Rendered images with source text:
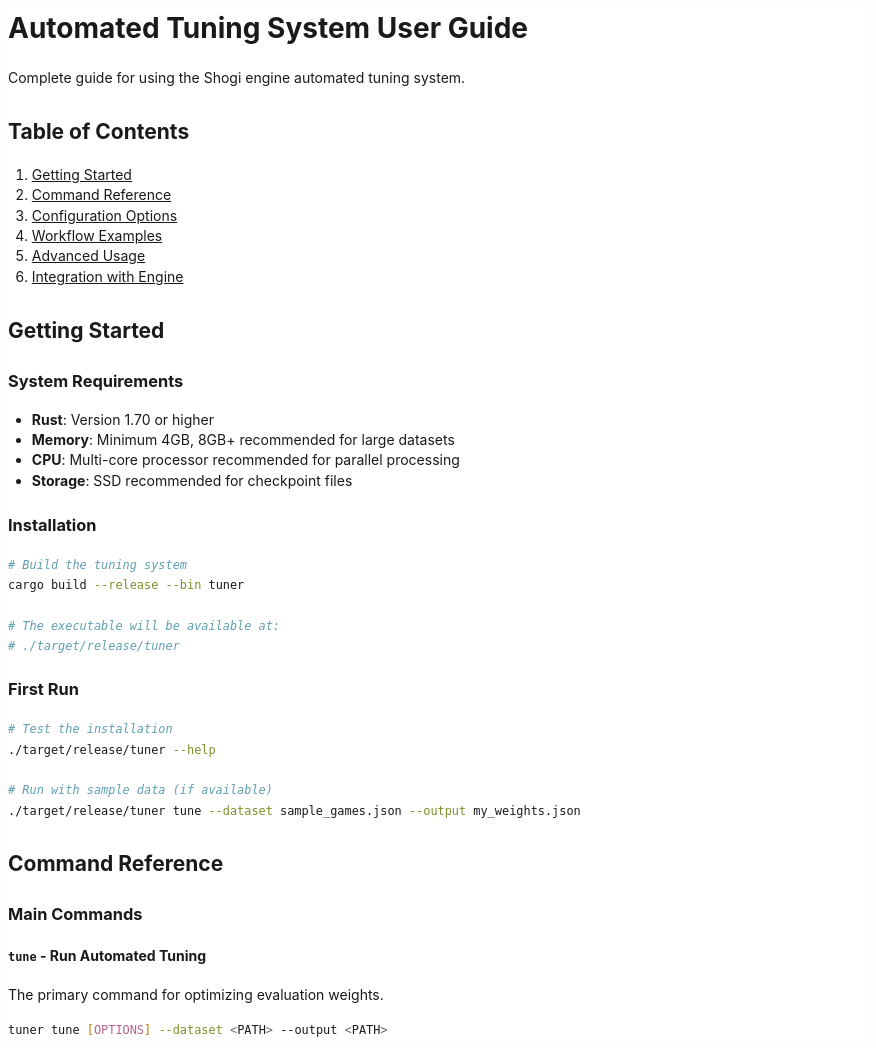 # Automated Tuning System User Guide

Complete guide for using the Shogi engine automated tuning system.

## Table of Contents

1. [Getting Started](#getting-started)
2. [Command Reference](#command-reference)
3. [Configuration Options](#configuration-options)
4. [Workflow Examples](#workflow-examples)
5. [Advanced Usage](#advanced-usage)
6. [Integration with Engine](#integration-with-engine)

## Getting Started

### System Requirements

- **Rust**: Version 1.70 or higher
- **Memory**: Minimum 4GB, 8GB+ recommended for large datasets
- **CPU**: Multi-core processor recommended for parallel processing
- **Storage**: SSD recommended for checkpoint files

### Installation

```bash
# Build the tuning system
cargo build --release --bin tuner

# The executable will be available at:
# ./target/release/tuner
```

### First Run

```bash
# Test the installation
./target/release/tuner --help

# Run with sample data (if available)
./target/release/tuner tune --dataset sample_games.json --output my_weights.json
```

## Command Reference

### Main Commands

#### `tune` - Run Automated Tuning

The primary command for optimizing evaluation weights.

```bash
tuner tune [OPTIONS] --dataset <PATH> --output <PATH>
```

◆ About this exercise
Omit the pictures; print the records above exactly.

◆ Task result
 # Automated Tuning System User Guide

Complete guide for using the Shogi engine automated tuning system.

## Table of Contents

1. [Getting Started](#getting-started)
2. [Command Reference](#command-reference)
3. [Configuration Options](#configuration-options)
4. [Workflow Examples](#workflow-examples)
5. [Advanced Usage](#advanced-usage)
6. [Integration with Engine](#integration-with-engine)

## Getting Started

### System Requirements

- **Rust**: Version 1.70 or higher
- **Memory**: Minimum 4GB, 8GB+ recommended for large datasets
- **CPU**: Multi-core processor recommended for parallel processing
- **Storage**: SSD recommended for checkpoint files

### Installation

```bash
# Build the tuning system
cargo build --release --bin tuner

# The executable will be available at:
# ./target/release/tuner
```

### First Run

```bash
# Test the installation
./target/release/tuner --help

# Run with sample data (if available)
./target/release/tuner tune --dataset sample_games.json --output my_weights.json
```

## Command Reference

### Main Commands

#### `tune` - Run Automated Tuning

The primary command for optimizing evaluation weights.

```bash
tuner tune [OPTIONS] --dataset <PATH> --output <PATH>
```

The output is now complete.